## [TASK PROMPT]
Reproduce everything from the line containing "ENLACES DE INTERÉS" down to the line containing "YOU MAY ALSO LIKE", replacing "Aviso Legal" with "Nota Legal" and keeping all else unchanged. Omit the pictures from your answer.

Items in a dataset
---*---
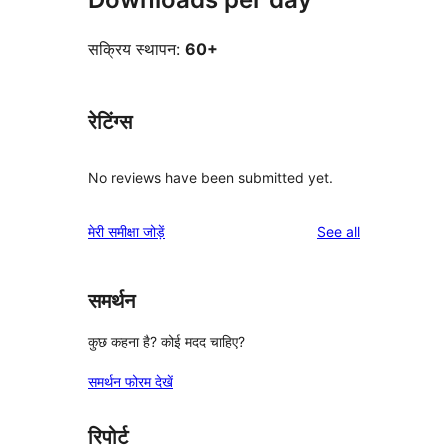
सक्रिय स्थापन:
60+
रेटिंग्स
No reviews have been submitted yet.
reviews
मेरी समीक्षा जोड़ें
See all
समर्थन
कुछ कहना है? कोई मदद चाहिए?
समर्थन फोरम देखें
रिपोर्ट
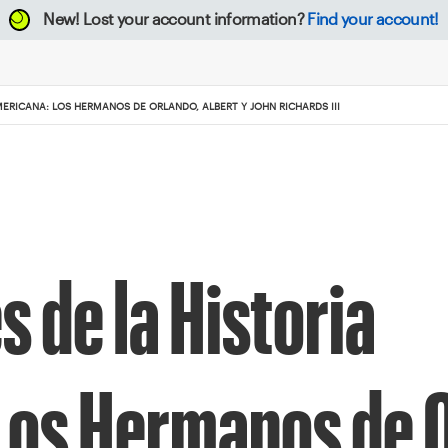
New!
Lost your account information?
Find your account!
ERICANA: LOS HERMANOS DE ORLANDO, ALBERT Y JOHN RICHARDS III
 de la Historia
Los Hermanos de 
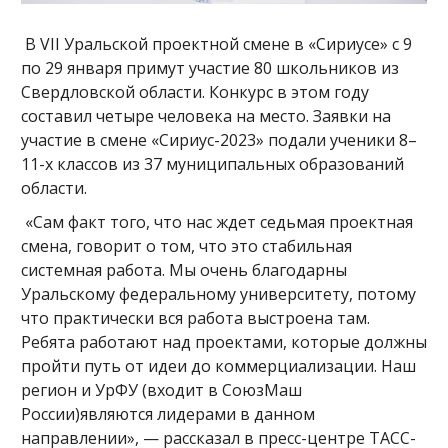
В VII Уральской проектной смене в «Сириусе» с 9
по 29 января примут участие 80 школьников из
Свердловской области. Конкурс в этом году
составил четыре человека на место. Заявки на
участие в смене «Сириус-2023» подали ученики 8–
11-х классов из 37 муниципальных образований
области.
«Сам факт того, что нас ждет седьмая проектная
смена, говорит о том, что это стабильная
системная работа. Мы очень благодарны
Уральскому федеральному университету, потому
что практически вся работа выстроена там.
Ребята работают над проектами, которые должны
пройти путь от идеи до коммерциализации. Наш
регион и УрФУ (входит в СоюзМаш
России)являются лидерами в данном
направлении», — рассказал в пресс-центре ТАСС-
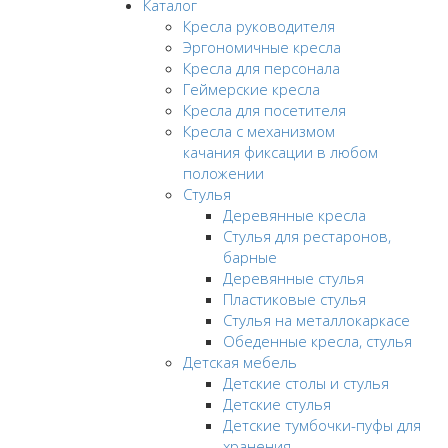
Каталог
Кресла руководителя
Эргономичные кресла
Кресла для персонала
Геймерские кресла
Кресла для посетителя
Кресла с механизмом
качания фиксации в любом
положении
Стулья
Деревянные кресла
Стулья для рестаронов,
барные
Деревянные стулья
Пластиковые стулья
Стулья на металлокаркасе
Обеденные кресла, стулья
Детская мебель
Детские столы и стулья
Детские стулья
Детские тумбочки-пуфы для
хранения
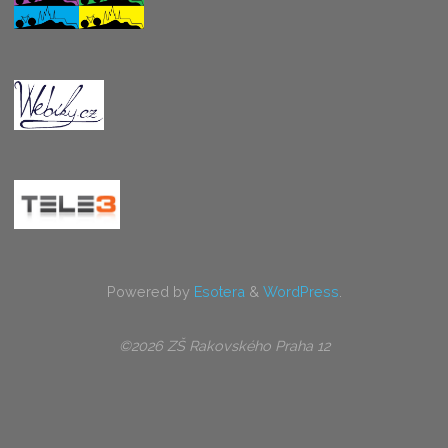
Powered by
Esotera
&
WordPress
.
©2026 ZŠ Rakovského Praha 12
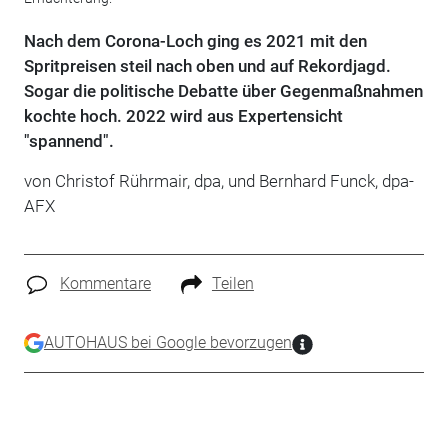
Nach dem Corona-Loch ging es 2021 mit den
Spritpreisen steil nach oben und auf Rekordjagd.
Sogar die politische Debatte über Gegenmaßnahmen
kochte hoch. 2022 wird aus Expertensicht
"spannend".
von Christof Rührmair, dpa, und Bernhard Funck, dpa-
AFX
Kommentare
Teilen
AUTOHAUS bei Google bevorzugen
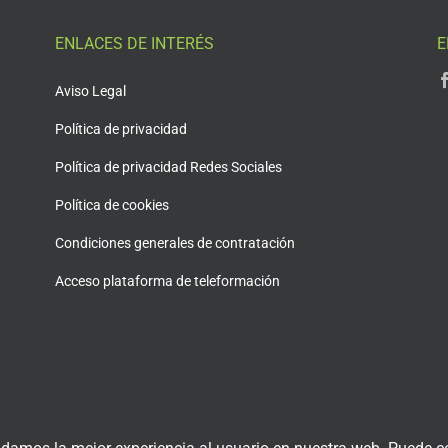
ENLACES DE INTERÉS
E
Aviso Legal
Política de privacidad
Política de privacidad Redes Sociales
Política de cookies
Condiciones generales de contratación
Acceso plataforma de teleformación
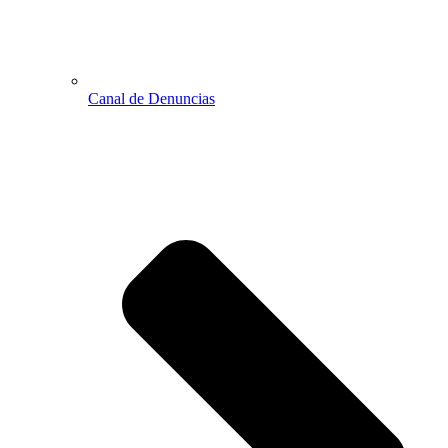
Canal de Denuncias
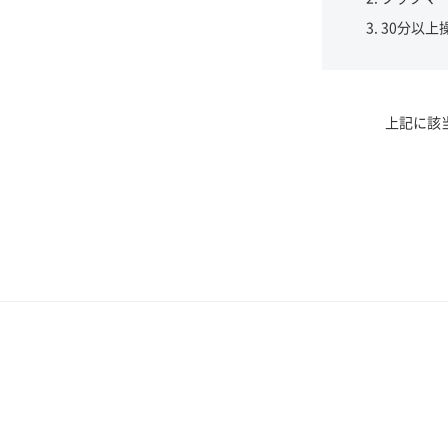
30分以上
上記に該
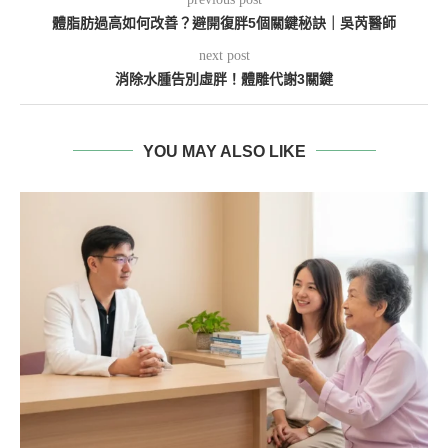
體脂肪過高如何改善？避開復胖5個關鍵秘訣｜吳芮醫師
next post
消除水腫告別虛胖！體雕代謝3關鍵
YOU MAY ALSO LIKE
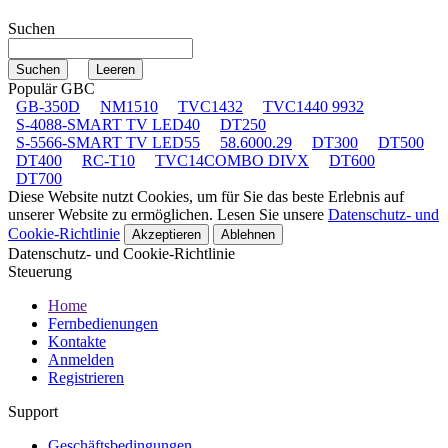
Suchen
Populär GBC
GB-350D
NM1510
TVC1432
TVC1440 9932
S-4088-SMART TV LED40
DT250
S-5566-SMART TV LED55
58.6000.29
DT300
DT500
DT400
RC-T10
TVC14COMBO DIVX
DT600
DT700
Diese Website nutzt Cookies, um für Sie das beste Erlebnis auf
unserer Website zu ermöglichen. Lesen Sie unsere
Datenschutz- und
Cookie-Richtlinie
Akzeptieren
Ablehnen
Datenschutz- und Cookie-Richtlinie
Steuerung
Home
Fernbedienungen
Kontakte
Anmelden
Registrieren
Support
Geschäftsbedingungen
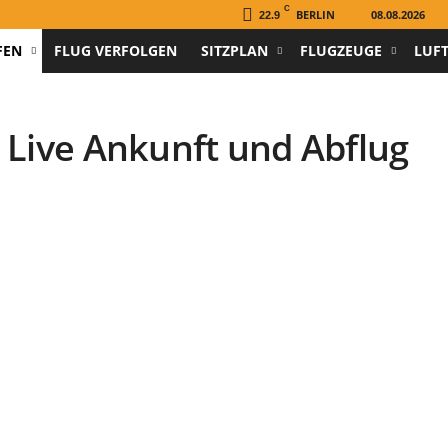
C
BERLIN
08.08.2026
22.9
FEN
FLUG VERFOLGEN
SITZPLAN
FLUGZEUGE
LUF
 Live Ankunft und Abflug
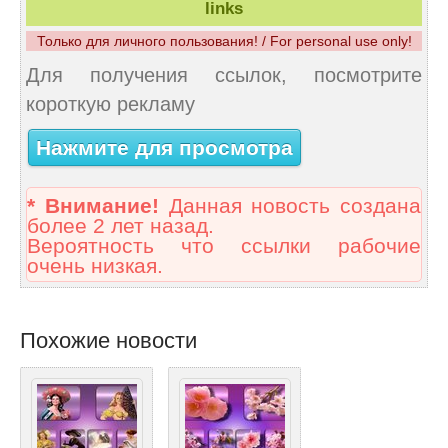
links
Только для личного пользования! / For personal use only!
Для получения ссылок, посмотрите
короткую рекламу
Нажмите для просмотра
* Внимание!
Данная новость создана
более 2 лет назад.
Вероятность что ссылки рабочие
очень низкая.
Похожие новости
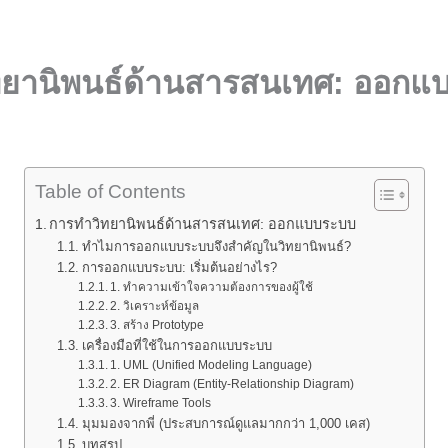
ทยานิพนธ์ด้านสารสนเทศ: ออกแ
Table of Contents
การทำวิทยานิพนธ์ด้านสารสนเทศ: ออกแบบระบบ
ทำไมการออกแบบระบบจึงสำคัญในวิทยานิพนธ์?
การออกแบบระบบ: เริ่มต้นอย่างไร?
1. ทำความเข้าใจความต้องการของผู้ใช้
2. วิเคราะห์ข้อมูล
3. สร้าง Prototype
เครื่องมือที่ใช้ในการออกแบบระบบ
1. UML (Unified Modeling Language)
2. ER Diagram (Entity-Relationship Diagram)
3. Wireframe Tools
มุมมองจากพี่ (ประสบการณ์ดูแลมากกว่า 1,000 เคส)
บทสรุป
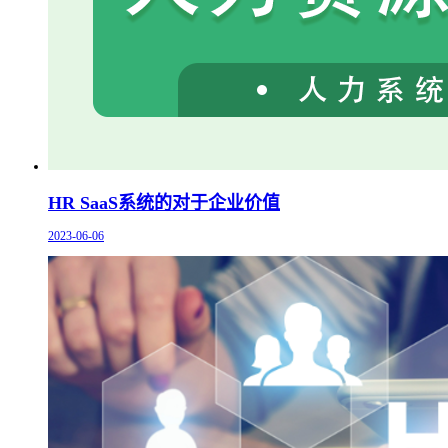
HR SaaS系统的对于企业价值
2023-06-06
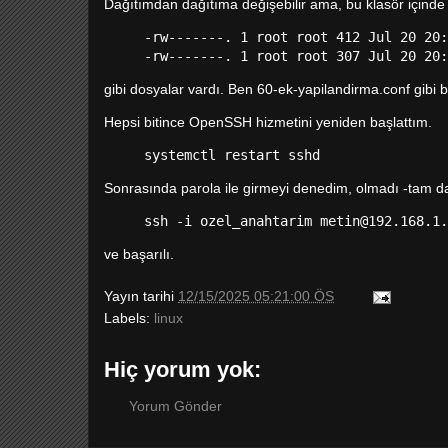
Dağıtımdan dağıtıma değişebilir ama, bu klasör içinde
-rw-------. 1 root root 412 Jul 20 20:
-rw-------. 1 root root 307 Jul 20 20:
gibi dosyalar vardı. Ben 60-ek-yapilandirma.conf gibi b
Hepsi bitince OpenSSH hizmetini yeniden başlattım.
systemctl restart sshd
Sonrasında parola ile girmeyi denedim, olmadı -tam da
ssh -i ozel_anahtarim metin@192.168.1.
ve başarılı.
Yayın tarihi
12/15/2025 05:21:00 ÖS
Labels:
linux
Hiç yorum yok:
Yorum Gönder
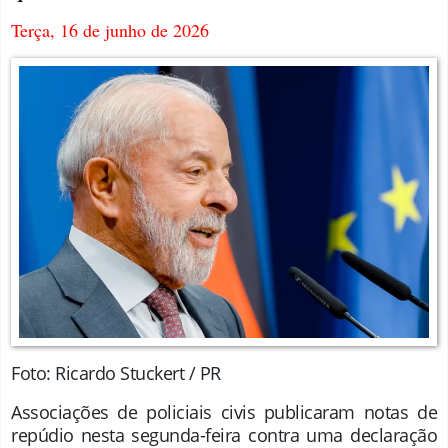
Terça, 16 de junho de 2026
Foto: Ricardo Stuckert / PR
Associações de policiais civis publicaram notas de
repúdio nesta segunda-feira contra uma declaração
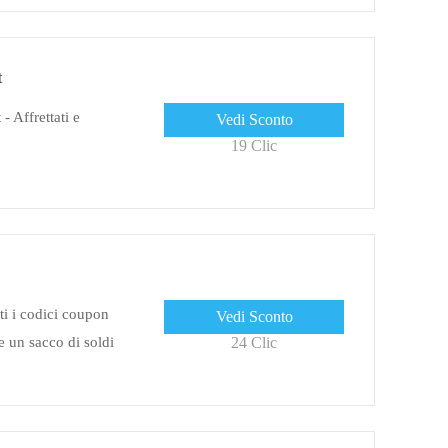
t
- Affrettati e
Vedi Sconto
19 Clic
ti i codici coupon
Vedi Sconto
e un sacco di soldi
24 Clic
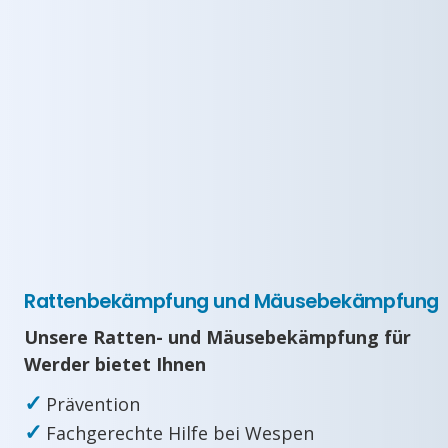
Rattenbekämpfung und Mäusebekämpfung
Unsere Ratten- und Mäusebekämpfung für
Werder bietet Ihnen
✓
Prävention
✓
Fachgerechte Hilfe bei Wespen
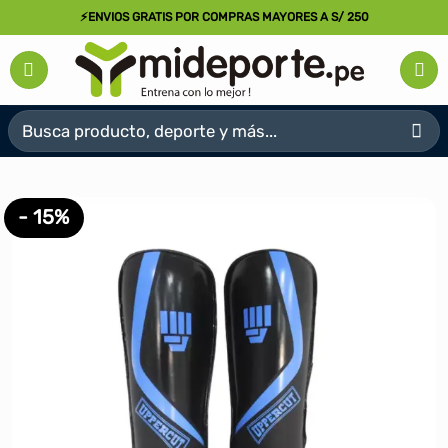
Saltar
⚡ENVIOS GRATIS POR COMPRAS MAYORES A S/ 250
al
contenido
Buscar
por:
- 15%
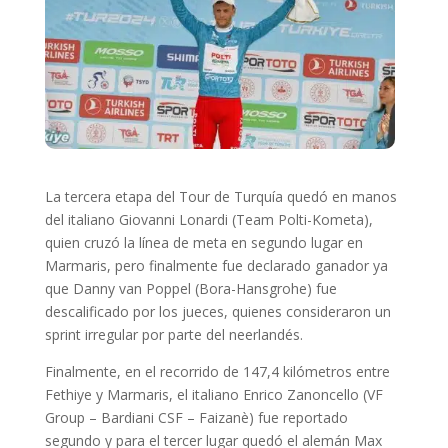
La tercera etapa del Tour de Turquía quedó en manos
del italiano Giovanni Lonardi (Team Polti-Kometa),
quien cruzó la línea de meta en segundo lugar en
Marmaris, pero finalmente fue declarado ganador ya
que Danny van Poppel (Bora-Hansgrohe) fue
descalificado por los jueces, quienes consideraron un
sprint irregular por parte del neerlandés.
Finalmente, en el recorrido de 147,4 kilómetros entre
Fethiye y Marmaris, el italiano Enrico Zanoncello (VF
Group – Bardiani CSF – Faizanè) fue reportado
segundo y para el tercer lugar quedó el alemán Max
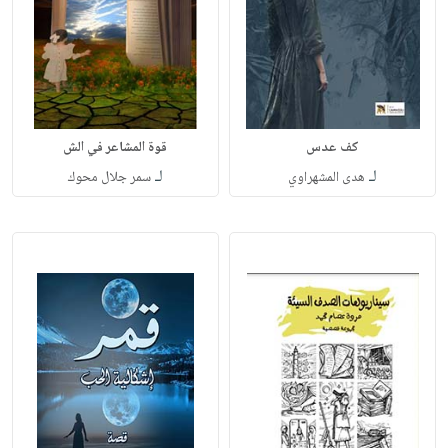
كف عدس
قوة المشاعر في الش
لـ
لـ
هدى المشهراوي
سمر جلال محوك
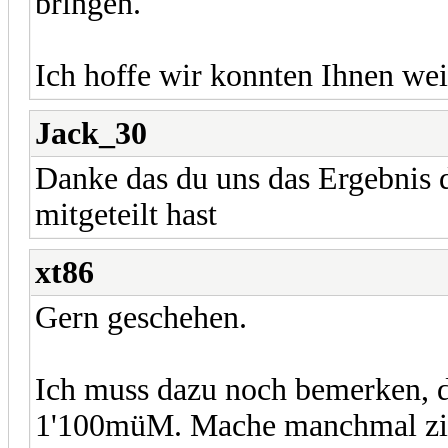
bringen.
Ich hoffe wir konnten Ihnen wei
Jack_30
Danke das du uns das Ergebnis d
mitgeteilt hast
xt86
Gern geschehen.
Ich muss dazu noch bemerken, d
1'100müM. Mache manchmal ziem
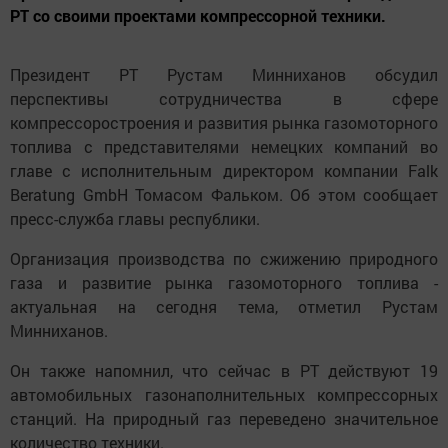
РТ со своими проектами компрессорной техники.
Президент РТ Рустам Минниханов обсудил
перспективы сотрудничества в сфере
компрессоростроения и развития рынка газомоторного
топлива с представителями немецких компаний во
главе с исполнительным директором компании Falk
Beratung GmbH Томасом Фальком. Об этом сообщает
пресс-служба главы республики.
Организация производства по сжижению природного
газа и развитие рынка газомоторного топлива -
актуальная на сегодня тема, отметил Рустам
Минниханов.
Он также напомнил, что сейчас в РТ действуют 19
автомобильных газонаполнительных компрессорных
станций. На природный газ переведено значительное
количество техники.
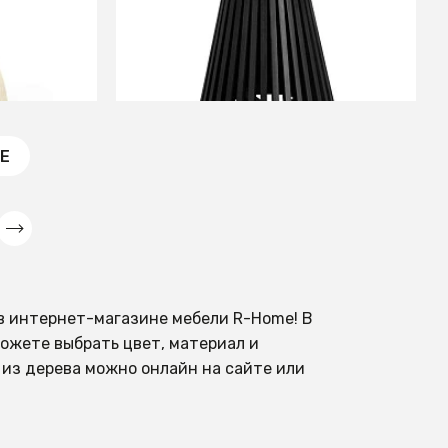
черный
ЕНИИ
СООБЩИТЬ О ПОСТУПЛЕНИИ
Временно отсутствует
Е
в интернет-магазине мебели R-Home! В
ожете выбрать цвет, материал и
 из дерева можно онлайн на сайте или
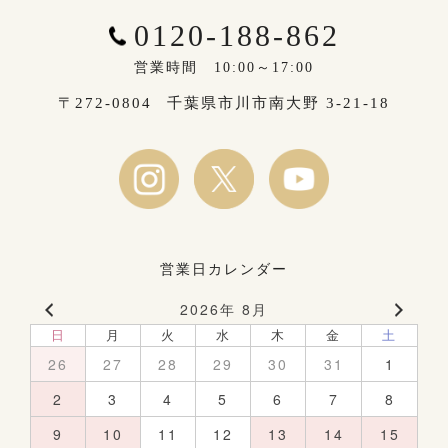
0120-188-862
営業時間 10:00～17:00
〒272-0804
千葉県市川市南大野 3-21-18
営業日カレンダー
2026年 8月
日
月
火
水
木
金
土
26
27
28
29
30
31
1
2
3
4
5
6
7
8
9
10
11
12
13
14
15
---*---
## [EXERCISE ANSWER]
ENLACES DE INTERÉS
E
Nota Legal
Política de privacidad
Política de privacidad Redes Sociales
Política de cookies
Condiciones generales de contratación
Acceso plataforma de teleformación
Canal de Denuncias
30分以上
上記に該
體脂肪過高如何改善？避開復胖5個關鍵秘訣｜吳芮醫師
next post
消除水腫告別虛胖！體雕代謝3關鍵
YOU MAY ALSO LIKE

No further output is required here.